A Personal History of Music, Day 19: “Beloved Wife,” by Natalie Merchant

John Scalzi

I don’t think most people would make a connection between my military science fiction novel Old Man’s War and the works of the famously earthy-crunchy singer-songwriter Natalie Merchant, but there is one, and it’s pretty significant: her song “Beloved Wife,” which was originally on her 1995 album Tigerlily, but which I first encountered on her Live in Concert album a few years later (and is the version I’ve included here). The song is from the point of view of an elderly man grieving the loss of his wife, and Merchant captures perfectly the plaintive devastation that a stoic, hurting man of that age feels but doesn’t necessarily say out loud. The song feels like an internal monologue; a storm of emotion, all kept inside.

I, who at the time had been married only a handful of years, was nevertheless struck by the song — even at that early point in my marriage to Krissy, I knew how I would feel if she were suddenly gone. It would be a lot like the man in Merchant’s song, although I would probably neither be as quiet nor as stoic about it.

The Live in Concert album came out in 1999; fast forward a couple of years to 2001, and I have begun writing Old Man’s War. I knew that for the purposes of the book, and my own personal inclinations, I needed to have the book start with John Perry, our protagonist, at the grave of his wife, saying goodbye to her for what he believes will be the final time. I also knew I needed to convey a lifetime of his love and feeling for her in a relatively few pages. I was 32, and this was my second attempt at a novel, and so I might not exactly have the life experience, as a human or a writer, to convey what John Perry, at 75, would feel.
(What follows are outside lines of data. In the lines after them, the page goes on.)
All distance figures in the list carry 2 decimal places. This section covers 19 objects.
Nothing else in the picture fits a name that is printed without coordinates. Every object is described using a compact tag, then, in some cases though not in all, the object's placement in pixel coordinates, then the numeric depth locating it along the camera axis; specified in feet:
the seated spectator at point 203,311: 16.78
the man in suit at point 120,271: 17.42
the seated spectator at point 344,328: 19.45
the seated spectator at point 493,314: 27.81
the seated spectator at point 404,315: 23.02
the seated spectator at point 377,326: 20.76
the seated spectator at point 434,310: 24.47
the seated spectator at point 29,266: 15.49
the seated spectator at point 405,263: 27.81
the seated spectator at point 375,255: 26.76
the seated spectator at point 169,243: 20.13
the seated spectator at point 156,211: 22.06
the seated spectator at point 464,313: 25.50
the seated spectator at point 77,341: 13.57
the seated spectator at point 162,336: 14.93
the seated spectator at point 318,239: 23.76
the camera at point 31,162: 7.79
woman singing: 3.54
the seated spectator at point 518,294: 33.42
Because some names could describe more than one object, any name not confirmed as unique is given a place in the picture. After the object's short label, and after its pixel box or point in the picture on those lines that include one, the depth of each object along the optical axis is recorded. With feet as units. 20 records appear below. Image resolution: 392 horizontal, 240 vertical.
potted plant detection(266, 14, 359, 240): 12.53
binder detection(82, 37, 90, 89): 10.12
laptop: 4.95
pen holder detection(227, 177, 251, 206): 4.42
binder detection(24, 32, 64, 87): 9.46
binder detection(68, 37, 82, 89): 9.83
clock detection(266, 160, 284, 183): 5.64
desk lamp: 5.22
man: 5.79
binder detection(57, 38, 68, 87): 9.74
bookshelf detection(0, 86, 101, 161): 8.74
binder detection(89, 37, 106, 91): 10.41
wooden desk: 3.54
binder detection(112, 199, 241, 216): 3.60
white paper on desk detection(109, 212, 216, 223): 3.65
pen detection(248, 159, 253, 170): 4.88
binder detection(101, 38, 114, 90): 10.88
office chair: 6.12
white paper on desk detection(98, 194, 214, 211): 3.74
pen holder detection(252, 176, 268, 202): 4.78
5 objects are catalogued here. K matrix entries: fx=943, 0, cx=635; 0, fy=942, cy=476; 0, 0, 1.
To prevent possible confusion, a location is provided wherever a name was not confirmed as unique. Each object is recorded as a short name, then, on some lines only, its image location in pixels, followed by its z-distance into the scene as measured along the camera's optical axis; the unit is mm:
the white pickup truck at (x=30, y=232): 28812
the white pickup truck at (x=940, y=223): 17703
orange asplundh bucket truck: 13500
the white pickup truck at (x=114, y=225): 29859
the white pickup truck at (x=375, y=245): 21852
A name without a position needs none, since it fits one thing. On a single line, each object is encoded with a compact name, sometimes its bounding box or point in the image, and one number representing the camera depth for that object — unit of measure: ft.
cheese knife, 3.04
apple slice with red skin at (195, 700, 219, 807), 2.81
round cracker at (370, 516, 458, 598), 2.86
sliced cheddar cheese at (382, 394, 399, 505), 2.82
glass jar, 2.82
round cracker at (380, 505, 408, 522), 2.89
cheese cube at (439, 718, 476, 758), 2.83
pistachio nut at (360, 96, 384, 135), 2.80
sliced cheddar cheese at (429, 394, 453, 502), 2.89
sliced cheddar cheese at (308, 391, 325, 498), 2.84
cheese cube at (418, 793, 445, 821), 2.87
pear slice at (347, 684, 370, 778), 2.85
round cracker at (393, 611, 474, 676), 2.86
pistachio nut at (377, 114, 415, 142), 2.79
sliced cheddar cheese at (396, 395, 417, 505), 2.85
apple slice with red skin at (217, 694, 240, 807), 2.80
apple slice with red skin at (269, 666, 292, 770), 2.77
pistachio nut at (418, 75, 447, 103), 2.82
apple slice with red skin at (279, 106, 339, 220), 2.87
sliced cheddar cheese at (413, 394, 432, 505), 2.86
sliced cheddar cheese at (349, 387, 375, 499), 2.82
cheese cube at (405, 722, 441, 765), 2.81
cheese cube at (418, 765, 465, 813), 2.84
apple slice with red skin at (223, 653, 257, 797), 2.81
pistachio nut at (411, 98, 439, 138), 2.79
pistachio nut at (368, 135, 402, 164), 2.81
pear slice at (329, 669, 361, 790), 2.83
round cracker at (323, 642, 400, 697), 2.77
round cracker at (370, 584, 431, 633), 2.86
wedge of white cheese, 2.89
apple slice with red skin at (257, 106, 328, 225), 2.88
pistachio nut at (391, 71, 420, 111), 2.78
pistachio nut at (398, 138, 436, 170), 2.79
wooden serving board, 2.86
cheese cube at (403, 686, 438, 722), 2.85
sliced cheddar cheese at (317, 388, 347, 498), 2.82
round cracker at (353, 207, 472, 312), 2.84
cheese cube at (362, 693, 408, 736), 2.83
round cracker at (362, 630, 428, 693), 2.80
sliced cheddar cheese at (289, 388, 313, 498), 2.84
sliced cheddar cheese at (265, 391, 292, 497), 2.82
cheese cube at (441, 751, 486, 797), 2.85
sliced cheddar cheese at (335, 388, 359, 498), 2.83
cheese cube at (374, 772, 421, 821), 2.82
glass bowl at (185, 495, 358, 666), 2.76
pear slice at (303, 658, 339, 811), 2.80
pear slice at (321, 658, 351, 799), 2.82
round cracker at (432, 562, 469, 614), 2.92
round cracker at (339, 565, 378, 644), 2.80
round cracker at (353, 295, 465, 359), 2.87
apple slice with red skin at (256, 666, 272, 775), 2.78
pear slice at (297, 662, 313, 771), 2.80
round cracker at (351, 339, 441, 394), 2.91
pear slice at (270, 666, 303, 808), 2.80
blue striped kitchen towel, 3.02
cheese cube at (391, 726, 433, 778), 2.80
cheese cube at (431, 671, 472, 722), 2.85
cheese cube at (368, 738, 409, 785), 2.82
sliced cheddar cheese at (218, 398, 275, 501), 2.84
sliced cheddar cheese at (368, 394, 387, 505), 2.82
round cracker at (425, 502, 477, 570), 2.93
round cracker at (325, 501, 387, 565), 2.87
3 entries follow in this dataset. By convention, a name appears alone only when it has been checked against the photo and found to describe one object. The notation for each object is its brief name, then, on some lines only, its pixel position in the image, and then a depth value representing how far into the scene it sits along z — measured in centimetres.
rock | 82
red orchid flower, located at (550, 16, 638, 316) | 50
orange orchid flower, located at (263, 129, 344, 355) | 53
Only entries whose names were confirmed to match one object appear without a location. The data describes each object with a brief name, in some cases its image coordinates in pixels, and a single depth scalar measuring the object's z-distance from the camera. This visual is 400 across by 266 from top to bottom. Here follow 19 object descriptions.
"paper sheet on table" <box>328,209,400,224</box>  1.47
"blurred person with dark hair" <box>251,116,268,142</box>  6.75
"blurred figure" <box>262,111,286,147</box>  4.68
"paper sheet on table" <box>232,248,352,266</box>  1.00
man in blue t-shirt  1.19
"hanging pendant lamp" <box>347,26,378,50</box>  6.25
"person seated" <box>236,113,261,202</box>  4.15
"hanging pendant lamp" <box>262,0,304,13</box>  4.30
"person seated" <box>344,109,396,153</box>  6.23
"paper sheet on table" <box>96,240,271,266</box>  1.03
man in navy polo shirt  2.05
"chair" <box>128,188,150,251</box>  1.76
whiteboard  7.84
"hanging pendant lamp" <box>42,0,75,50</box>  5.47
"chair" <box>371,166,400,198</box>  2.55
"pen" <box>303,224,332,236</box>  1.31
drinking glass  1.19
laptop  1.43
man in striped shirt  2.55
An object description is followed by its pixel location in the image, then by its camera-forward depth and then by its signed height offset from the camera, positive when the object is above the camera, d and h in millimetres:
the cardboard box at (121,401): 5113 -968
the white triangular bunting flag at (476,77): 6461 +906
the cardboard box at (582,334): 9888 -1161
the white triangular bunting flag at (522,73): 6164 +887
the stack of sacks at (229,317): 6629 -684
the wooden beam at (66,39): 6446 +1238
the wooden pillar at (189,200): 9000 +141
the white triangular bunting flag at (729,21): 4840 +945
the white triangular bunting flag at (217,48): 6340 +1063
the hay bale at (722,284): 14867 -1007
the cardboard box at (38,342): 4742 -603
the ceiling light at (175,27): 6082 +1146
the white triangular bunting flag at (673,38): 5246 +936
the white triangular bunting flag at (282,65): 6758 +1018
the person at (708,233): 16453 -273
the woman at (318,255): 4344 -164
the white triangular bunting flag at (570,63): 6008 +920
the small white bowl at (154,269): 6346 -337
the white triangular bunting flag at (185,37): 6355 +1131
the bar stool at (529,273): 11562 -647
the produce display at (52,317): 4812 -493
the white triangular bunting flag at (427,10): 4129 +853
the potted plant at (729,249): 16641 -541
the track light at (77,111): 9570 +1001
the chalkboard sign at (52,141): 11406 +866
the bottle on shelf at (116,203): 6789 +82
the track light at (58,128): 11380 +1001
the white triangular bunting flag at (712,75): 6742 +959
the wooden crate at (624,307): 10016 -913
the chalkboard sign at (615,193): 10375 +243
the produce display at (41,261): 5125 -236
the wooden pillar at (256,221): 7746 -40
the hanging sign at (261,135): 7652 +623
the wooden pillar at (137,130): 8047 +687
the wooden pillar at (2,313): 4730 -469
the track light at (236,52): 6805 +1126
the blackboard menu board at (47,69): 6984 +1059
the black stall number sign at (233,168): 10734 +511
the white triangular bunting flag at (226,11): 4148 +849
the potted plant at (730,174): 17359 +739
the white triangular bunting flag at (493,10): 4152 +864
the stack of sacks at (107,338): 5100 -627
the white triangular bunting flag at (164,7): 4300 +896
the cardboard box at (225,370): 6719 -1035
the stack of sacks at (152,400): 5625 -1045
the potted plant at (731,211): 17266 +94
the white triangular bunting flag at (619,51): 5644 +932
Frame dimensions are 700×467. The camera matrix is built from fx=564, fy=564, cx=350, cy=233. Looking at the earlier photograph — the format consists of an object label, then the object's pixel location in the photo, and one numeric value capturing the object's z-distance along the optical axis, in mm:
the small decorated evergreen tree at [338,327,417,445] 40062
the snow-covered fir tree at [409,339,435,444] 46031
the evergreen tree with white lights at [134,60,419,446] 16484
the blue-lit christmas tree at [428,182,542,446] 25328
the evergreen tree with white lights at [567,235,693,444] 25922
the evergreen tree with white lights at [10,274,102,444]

So I put “Beloved Wife” into the CD player, let it run, and let how it made me feel sink into my bones. And then with it in mind, I wrote the scene at the graveside that begins the novel.

Anyone who has read the novel (which, at this point, is probably a lot of you who are now reading this) knows how important that visit to the graveside is to the rest of the novel, in establishing who John Perry is and how and why he reacts to certain events later in the story. Now you also know that “Beloved Wife” is the soundtrack to that scene. Again, not a connection people would necessarily make on their own.

But it exists, and I’m grateful that Natalie Merchant wrote and performed a song that helped me to convey a depth of feeling I might not otherwise have managed to do as well. This is how art inspires art, sometimes in surprising ways.

— JS

6 Comments on “A Personal History of Music, Day 19: “Beloved Wife,” by Natalie Merchant”

  1. Makes perfect sense. Basically the only time John Perry truly seems like an old man is that scene, and the later ones where he’s talking about his wife.

    Which seems perfectly correct to me! My parents are in their early seventies, and they’d feel right at home at the dinner table with the Old Farts.

    Old people, like us middle-aged people, are just 17yo’s with some more decades of experience. They just have a few extra.

    It’s only when they get talking about things that are gone, and maybe were gone before you were even around, that they sound old.

  2. Are you digging around in my personal playlists John? This is getting creepy our musical overlap! Also, this song is the most soul crushing, brutal, heart rending end of a long drinking session questioning every romantic decision I’ve EVER made piece of music. But, like in a GOOD way.

  3. I’ve wondered for a while about what helped set the scene for the opening of OMW and let the author into the right sort of mindset for it. Fascinating.

  4. This is a great story. I’ve always thought that scene had a different flavor from the rest of the book. Thanks for pulling back the curtain and revealing why.

    Are there any other deeper scenes where you’ve used music as an inspiration? I’m thinking of some of Jane Sagan’s ruminations in the first couple of OMW books, or the third coda in Redshirts.

  5. I think this is my favorite NM song. Definitely my favorite album!

    Curiously, this is the first song I have actually recognized in however many you have posted!